FORM Power Control Will Take Your Cycling To The Next Level

Have you ever gone ALL-OUT on a Strava segment thinking that you set the KOM by a long shot, only to cringe when you load up the app after your ride and see that you were substantially slower than the fastest time? What hurts, even more, is when that faster time was done with less power than you put out in your effort. Often these KOM's of fast times with relatively low power outputs are done by World Tour pro's who have mastered the skill of Power Control. 

Sure, the top pro's CAN put out the big numbers when they really need to, but they refrain from what we call BLEEDING WATTS at all costs because those massive efforts are very costly when we look at energy exchange. Instead, the pros that have mastered power control look to gain the most speed using cadence, body position, and technique in exchange for the lowest amount of power possible. A true master of FORM Power Control will apply this fundamental to all situations in competitive scenarios, even when things are seriously hot, like going on the attack or covering nukes from other riders.  

At CINCH we have our athletes practice the same power control the same way that they would need to use this technique in their races, or group rides. 

Here is an example of how FORM Power Control can be an effective part of your workout. 

FORM Power Control is a technique where you focus on how you deliver your power in your pedal stroke.  There are so many variables in cycling that it is important to not only push the power but to be able to do key things in cycling with power. 

Cycling is a sport that does not take kindly to one-dimensional ability. Terrain, weather conditions, and other riders reward those that have “Swiss army legs” handsomely.

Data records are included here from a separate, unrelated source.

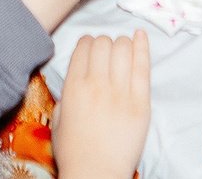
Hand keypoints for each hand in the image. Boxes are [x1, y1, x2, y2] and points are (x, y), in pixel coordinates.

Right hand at [51, 33, 149, 178]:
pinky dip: (142, 46)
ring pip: (123, 48)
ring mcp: (121, 93)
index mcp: (73, 88)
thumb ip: (66, 94)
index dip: (88, 43)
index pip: (84, 47)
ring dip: (121, 45)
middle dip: (104, 44)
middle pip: (103, 43)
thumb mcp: (58, 119)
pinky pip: (143, 66)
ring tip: (122, 51)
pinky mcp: (141, 103)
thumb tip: (77, 76)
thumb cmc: (74, 152)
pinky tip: (140, 35)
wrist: (96, 174)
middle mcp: (96, 85)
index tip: (91, 49)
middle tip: (107, 55)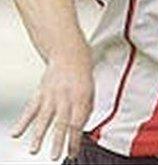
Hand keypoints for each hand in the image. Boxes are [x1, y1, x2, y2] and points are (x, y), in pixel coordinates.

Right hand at [11, 45, 93, 159]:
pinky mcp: (40, 92)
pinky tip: (16, 133)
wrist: (69, 52)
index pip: (78, 122)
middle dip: (58, 142)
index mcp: (81, 96)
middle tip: (56, 157)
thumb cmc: (82, 73)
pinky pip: (30, 108)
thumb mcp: (91, 90)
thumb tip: (81, 127)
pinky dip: (22, 121)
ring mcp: (51, 94)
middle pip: (61, 122)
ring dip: (39, 135)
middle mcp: (65, 96)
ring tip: (35, 150)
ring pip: (44, 117)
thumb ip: (86, 109)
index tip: (73, 153)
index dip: (75, 139)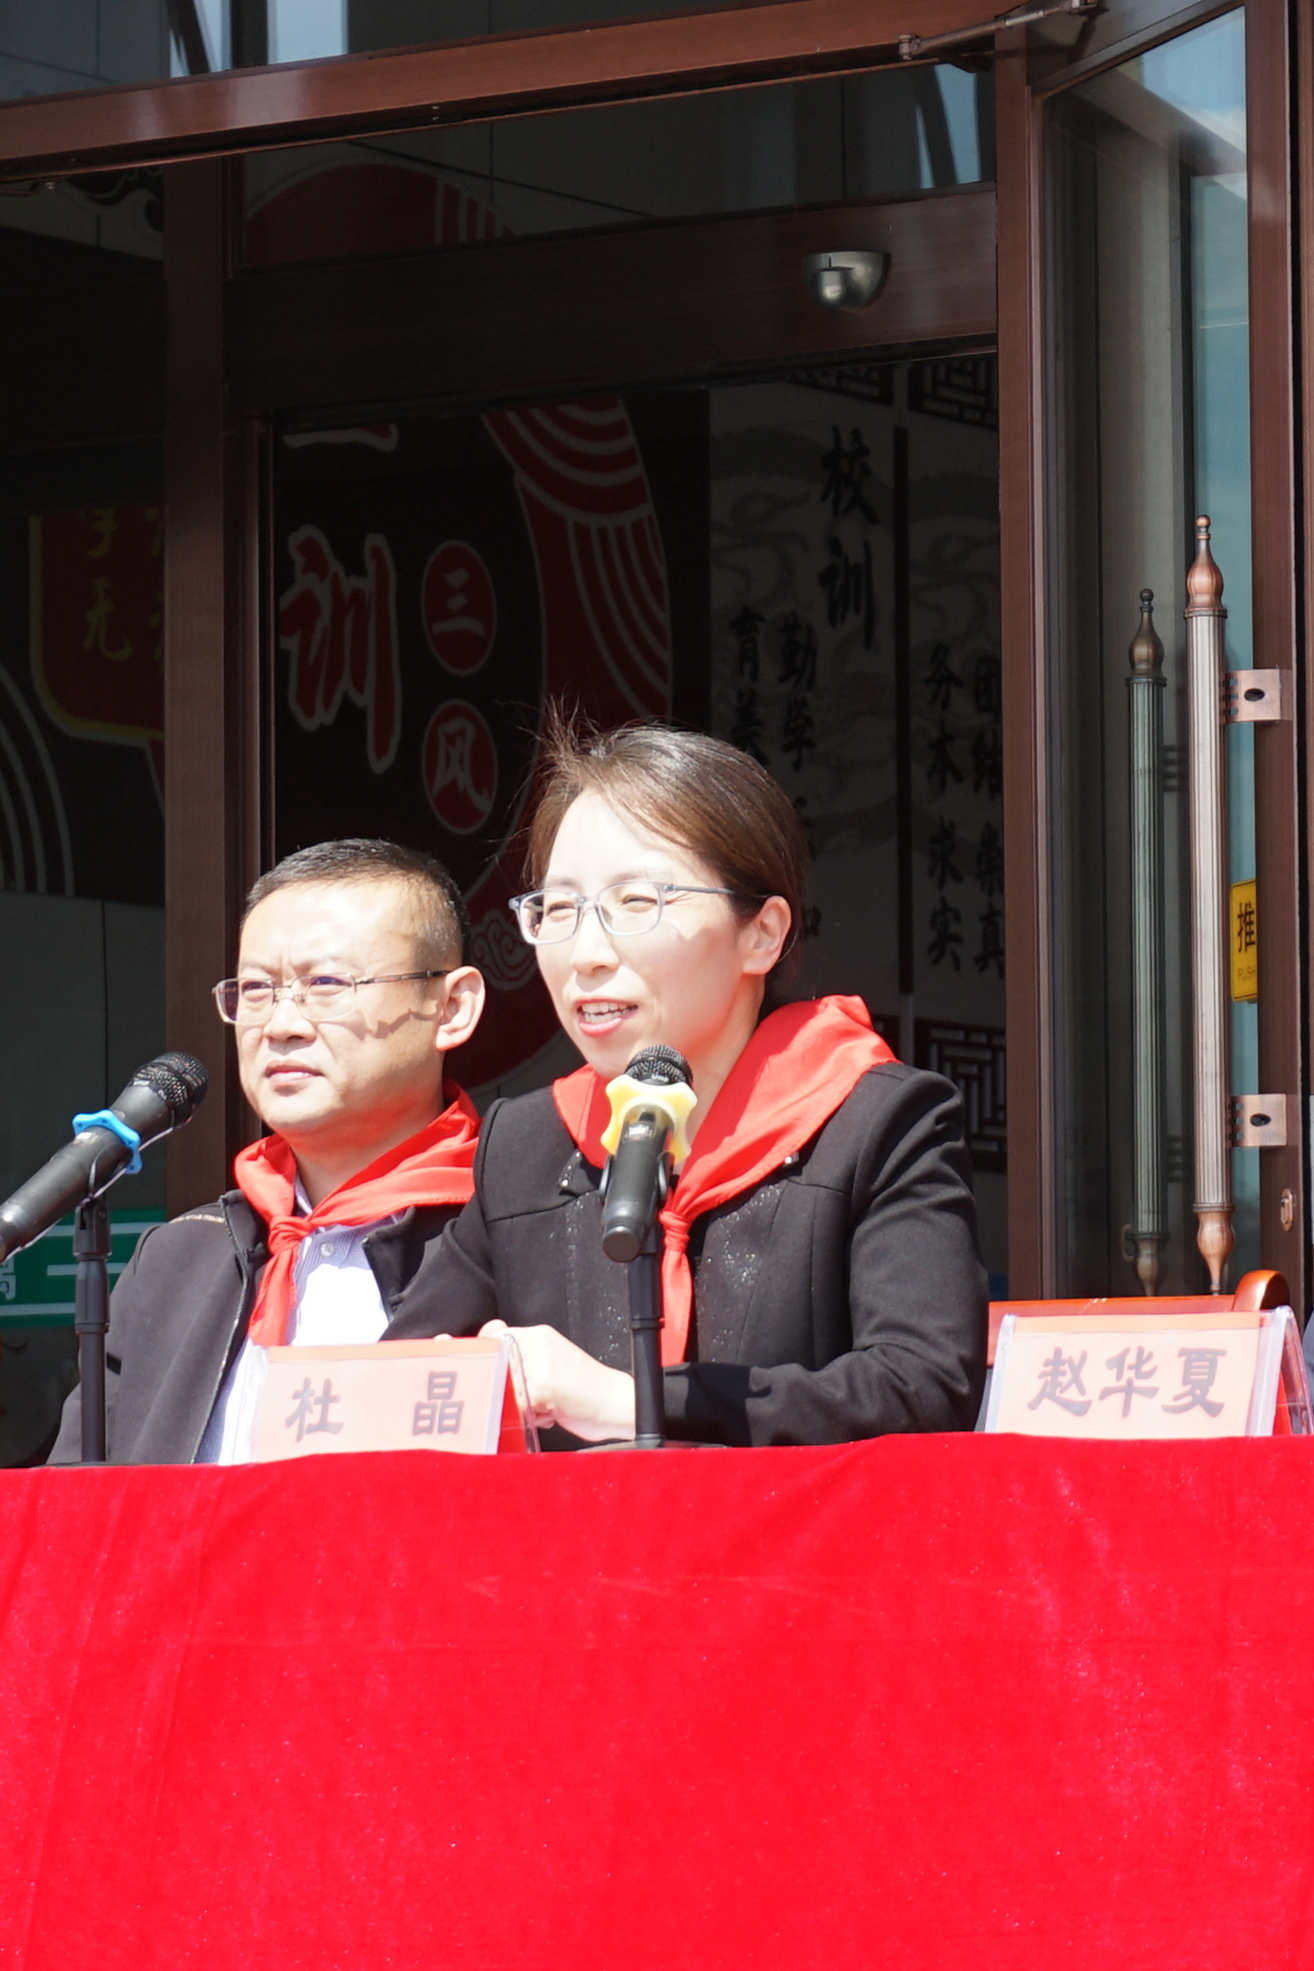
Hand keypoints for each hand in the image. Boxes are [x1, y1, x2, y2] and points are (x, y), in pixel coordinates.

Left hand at [478, 1320, 635, 1442]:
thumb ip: (524, 1359)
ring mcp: (540, 1362)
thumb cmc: (586, 1389)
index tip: (493, 1375)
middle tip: (533, 1398)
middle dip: (507, 1389)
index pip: (495, 1336)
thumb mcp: (551, 1364)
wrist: (617, 1403)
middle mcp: (538, 1343)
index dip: (488, 1357)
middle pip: (496, 1366)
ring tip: (544, 1406)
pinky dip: (530, 1417)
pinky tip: (550, 1413)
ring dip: (520, 1405)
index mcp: (540, 1335)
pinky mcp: (543, 1385)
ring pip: (505, 1388)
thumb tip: (490, 1356)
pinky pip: (517, 1405)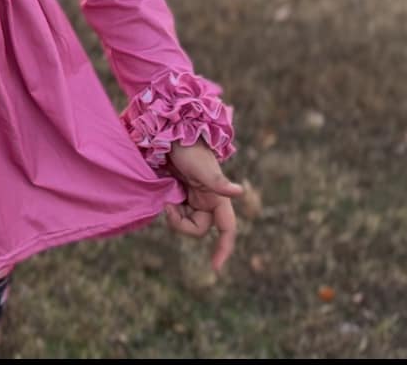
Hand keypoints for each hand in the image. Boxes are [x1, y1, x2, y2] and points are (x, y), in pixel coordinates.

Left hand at [162, 142, 243, 272]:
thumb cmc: (191, 151)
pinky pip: (177, 214)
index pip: (226, 231)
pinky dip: (171, 211)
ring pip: (185, 223)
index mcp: (219, 200)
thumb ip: (219, 183)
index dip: (223, 249)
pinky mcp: (182, 197)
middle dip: (181, 225)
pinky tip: (166, 199)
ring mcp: (195, 200)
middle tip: (168, 207)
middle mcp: (209, 203)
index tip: (215, 268)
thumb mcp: (204, 169)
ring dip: (174, 217)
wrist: (173, 138)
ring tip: (167, 199)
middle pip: (197, 230)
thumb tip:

If you look to the photo below you will see one of my CINCH workouts. In this workout, like all of mine, I combine targeting physical growth with teaching by simulating real-world cycling scenarios. 

The scenario in this particular workout is a winning breakaway simulation. 

In the photo, I detailed what was going on in the simulation and what components of FORM Power Control I was looking at.

An important to note to make is that this athlete had to make many cadence and body position changes during the workout while controlling the power. The result of that is more speed coming out of the power, but a greater challenge to produce a smooth power graph in some places.

In addition to performance analysis, I use FORM Power Control to show me what physiological areas they are performing well in, and which ones they may need extra attention in.  As you can see from this photo, some zones are very controlled and others are more jagged. This is because we have not done much work in them yet and this athlete is not efficient in them yet. But it’s clear this rider is making excellent progress and handled the workout well.

 

In summary, by focusing on true developing master level power control you will be able to not only go faster with less power, but you'll be able to arrive at the finale of your competitive events in better condition, allowing you to do a better finish when it matters most.